Houve tempos mais amigos da moderação. O equilíbrio chegou-nos exaltado sob forma de ditado: «no meio está a virtude». Aristóteles situara já a «moderação» entre o elenco das virtudes e declarara o «modo de ser intermédio […] louvável em todas as coisas» (Ética nicomaqueia, 1109b). Todavia, em diversos quadrantes da nossa vida, a moderação é hoje, com frequência, percebida como tibieza, o equilíbrio como tacticismo, uma posição intermédia como ausência de convicções. Compreensivelmente, estes não geram, de facto, as mesmas paixões que lógicas mais extremadas. Numa sociedade mediatizada, cativa da sensação, são necessárias cores mais vincadas para capturar a atenção.

Quero, contudo, referir-me a um certo tipo de «meio» que atravessa uma crise evidente: os chamados «corpos intermédios». O conceito vem das análises sociais e políticas e teve também um acolhimento implícito na célebre encíclica social de Leão XIII, a Rerum novarum (1891). Por «corpos intermédios» entendem-se as instituições que, de alguma forma, se situam entre os indivíduos e as estruturas mais elevadas da organização social. São mediações entre ambos. Tipicamente este conceito tem uma leitura política. Ele descreve as instituições sociais que preenchem a distância que separa o cidadão e o Estado. Autarquias locais ou associações da sociedade civil tendem a desempenhar, precisamente, esse papel. Mas ele pode com propriedade ser dito também de outras dinâmicas sociais. Por exemplo, sindicatos ou ordens profissionais serão «corpos intermédios», mediando as relações entre trabalhadores e empregadores, e entre classes profissionais e o Estado. Também na vida eclesial se podem reconhecer «corpos intermédios», isto é, estruturas de mediação entre crentes e a Igreja como um todo. Associações de fiéis, por exemplo, fazem esta ponte. Tal como grupos de cristãos são um «corpo intermédio» para a vida paroquial; a paróquia para vigararia; a vigararia para a diocese; a diocese para a Igreja universal. Tantas mediações necessárias para que o corpo eclesial não seja dilacerado pela distância entre os seus extremos.

São todos estes «meios» que hoje se mostram desgastados e, portanto, cada vez menos capazes de realizar a sua função. As razões para tal serão várias, complexas e impossíveis aqui de elencar de forma exaustiva. Mas, entre essas razões, poder-se-á falar, por um lado, da individualização e polarização das nossas sociedades. A multiplicação de vozes torna mais exigente a tarefa de as mediar. Por outro lado, a comunicação, cada vez mais directa, faz bypass a estes «corpos intermédios», deixando-os com frequência fora de jogo, sem voz nem lugar. E, paradoxalmente, a crise destas mediações confirma a sua utilidade.

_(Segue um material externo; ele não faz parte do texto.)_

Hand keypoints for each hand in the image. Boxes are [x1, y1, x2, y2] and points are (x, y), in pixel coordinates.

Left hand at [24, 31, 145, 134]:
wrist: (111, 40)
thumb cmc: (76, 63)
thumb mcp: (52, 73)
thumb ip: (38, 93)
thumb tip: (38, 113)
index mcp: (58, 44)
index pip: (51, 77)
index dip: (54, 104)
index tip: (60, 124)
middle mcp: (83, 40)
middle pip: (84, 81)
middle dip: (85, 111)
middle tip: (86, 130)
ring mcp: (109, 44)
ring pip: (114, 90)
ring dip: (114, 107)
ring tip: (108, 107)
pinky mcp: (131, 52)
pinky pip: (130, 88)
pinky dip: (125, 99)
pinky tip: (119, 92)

Dito de outro modo, as nossas sociedades (civis e eclesiais) estarão mais debilitadas precisamente nos pontos em que estes «corpos intermédios» vão fraquejando: na dificuldade de dialogar, que será sempre mais que esgrimir argumentos ou cavar polémicas; na dificuldade de antepor o bem comum a todos os demais; na dificuldade de respeitar outros níveis de decisão para lá do binómio redutor entre decisão individual e decisão central (aquilo que, na Doutrina Social da Igreja, se chama «subsidiariedade»). Porque precisamos de diálogo, bem comum e subsidiariedade, precisamos de «corpos intermédios». Apesar de tudo, a moderação continua a ser necessária. Não apenas como virtude. Também como instituição. Precisamos desta «terra média». Precisamos de a reinventar.